Microbial diversity in the deepsea anaerobic hypersaline environments with emphasis on the role of anaerobic haloarchaea in C and S cycles

Abstract

Extremely halophilic archaea represented by classes Halobacteria, Methanonatronarchaeia and candidate division Nanohaloarchaea apparently originated from two distinct clades of methanogenic anaerobes.
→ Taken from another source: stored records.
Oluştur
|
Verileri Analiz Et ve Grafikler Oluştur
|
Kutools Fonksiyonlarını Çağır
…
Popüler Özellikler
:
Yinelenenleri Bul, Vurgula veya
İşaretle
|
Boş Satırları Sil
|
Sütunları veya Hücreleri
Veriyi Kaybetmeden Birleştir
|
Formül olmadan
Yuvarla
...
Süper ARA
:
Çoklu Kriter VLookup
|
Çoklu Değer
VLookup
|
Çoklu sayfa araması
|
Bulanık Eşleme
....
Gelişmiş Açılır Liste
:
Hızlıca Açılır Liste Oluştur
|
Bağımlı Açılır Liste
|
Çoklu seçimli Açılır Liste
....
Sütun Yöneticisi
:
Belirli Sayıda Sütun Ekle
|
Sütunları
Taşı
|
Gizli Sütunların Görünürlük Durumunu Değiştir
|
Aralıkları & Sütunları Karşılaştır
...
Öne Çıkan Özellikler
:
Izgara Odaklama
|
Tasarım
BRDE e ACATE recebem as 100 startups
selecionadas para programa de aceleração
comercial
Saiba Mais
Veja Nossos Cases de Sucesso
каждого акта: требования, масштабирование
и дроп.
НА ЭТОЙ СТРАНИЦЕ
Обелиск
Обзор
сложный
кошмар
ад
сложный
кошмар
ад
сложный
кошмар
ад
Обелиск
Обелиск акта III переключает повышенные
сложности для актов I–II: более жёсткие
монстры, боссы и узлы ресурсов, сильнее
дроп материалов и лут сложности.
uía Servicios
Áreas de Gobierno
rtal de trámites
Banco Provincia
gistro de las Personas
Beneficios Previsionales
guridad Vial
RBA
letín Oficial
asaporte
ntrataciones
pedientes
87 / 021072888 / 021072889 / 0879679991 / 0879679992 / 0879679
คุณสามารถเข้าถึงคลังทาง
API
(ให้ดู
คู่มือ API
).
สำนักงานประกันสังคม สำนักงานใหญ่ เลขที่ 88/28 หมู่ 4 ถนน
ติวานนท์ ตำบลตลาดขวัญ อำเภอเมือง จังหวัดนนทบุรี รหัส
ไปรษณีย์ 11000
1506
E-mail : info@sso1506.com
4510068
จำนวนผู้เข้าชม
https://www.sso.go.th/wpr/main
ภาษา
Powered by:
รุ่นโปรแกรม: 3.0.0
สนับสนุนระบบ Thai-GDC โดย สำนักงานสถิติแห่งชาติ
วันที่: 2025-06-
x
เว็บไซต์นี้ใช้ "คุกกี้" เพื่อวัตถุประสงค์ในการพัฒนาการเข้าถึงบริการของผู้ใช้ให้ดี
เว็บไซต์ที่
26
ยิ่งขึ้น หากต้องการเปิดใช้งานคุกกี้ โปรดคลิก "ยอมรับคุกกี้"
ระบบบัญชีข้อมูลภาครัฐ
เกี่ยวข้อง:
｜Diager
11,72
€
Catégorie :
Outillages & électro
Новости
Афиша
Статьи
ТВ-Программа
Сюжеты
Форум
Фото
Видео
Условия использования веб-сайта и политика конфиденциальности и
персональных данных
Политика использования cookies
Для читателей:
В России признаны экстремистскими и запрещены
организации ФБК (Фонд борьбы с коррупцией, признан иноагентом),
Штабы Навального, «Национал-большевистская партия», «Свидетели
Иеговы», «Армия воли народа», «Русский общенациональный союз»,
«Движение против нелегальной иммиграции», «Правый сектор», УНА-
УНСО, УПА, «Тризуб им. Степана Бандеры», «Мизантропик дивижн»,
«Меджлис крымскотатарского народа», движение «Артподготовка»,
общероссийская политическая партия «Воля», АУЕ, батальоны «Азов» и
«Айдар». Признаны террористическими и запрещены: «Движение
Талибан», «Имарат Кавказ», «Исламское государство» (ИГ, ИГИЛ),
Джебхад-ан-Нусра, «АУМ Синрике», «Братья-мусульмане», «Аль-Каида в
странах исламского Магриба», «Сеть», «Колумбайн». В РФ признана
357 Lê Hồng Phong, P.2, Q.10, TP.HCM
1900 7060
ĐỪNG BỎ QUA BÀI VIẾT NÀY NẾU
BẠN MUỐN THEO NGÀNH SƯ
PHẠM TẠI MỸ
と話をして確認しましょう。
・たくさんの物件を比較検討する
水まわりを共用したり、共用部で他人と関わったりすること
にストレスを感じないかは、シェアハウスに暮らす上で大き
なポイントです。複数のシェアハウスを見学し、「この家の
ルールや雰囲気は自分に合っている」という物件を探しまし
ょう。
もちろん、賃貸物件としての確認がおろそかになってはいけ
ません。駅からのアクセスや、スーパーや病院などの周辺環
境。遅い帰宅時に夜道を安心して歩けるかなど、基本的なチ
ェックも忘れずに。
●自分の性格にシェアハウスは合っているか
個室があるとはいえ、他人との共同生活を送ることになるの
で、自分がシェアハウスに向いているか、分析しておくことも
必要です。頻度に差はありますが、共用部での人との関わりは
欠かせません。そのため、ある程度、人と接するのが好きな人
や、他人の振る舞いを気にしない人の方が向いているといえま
The members of class Halobacteria within the phylum Euryarachaeota are hypothesized to acquire by a massive lateral LTG event of ~1,000 eubacterial genes (30% of their genomes). As a consequence of this acquisition, most of the known Halobacteria species are aerobic heterotrophs inhabiting oxygenated layers of brines with very few of them possessing the ability for fermentative growth and/or anaerobic respiration. Our recent research, aimed at microbial sulfur
respiration at extreme salinity in anaerobic sediments, uncovered the existence of at least two novel functional groups of strict anaerobic sulfidogenic haloarchaea.
One group is using acetate as the electron donor for elemental sulfur‐dependent respiration ‐ a catabolic route overlooked previously in the whole Archaeal
Kingdom. The second group uses formate and/or H2 as the electron donor and elemental sulfur, thiosulfate or DMSO as the alternative acceptors thus, representing
a first example of lithoheterotrophy in haloarchaea. The discovery of these groups of obligate anaerobic sulfur‐respiring haloarchaea, widely present in anoxic
hypersaline environments, including deep‐sea brine lakes, showed that (i) the carbon and sulfur cycles in anoxic hypersaline ecosystems should be reconsidered
and (ii) the dominant paradigm on the haloarchaeal physiology is far from completeness.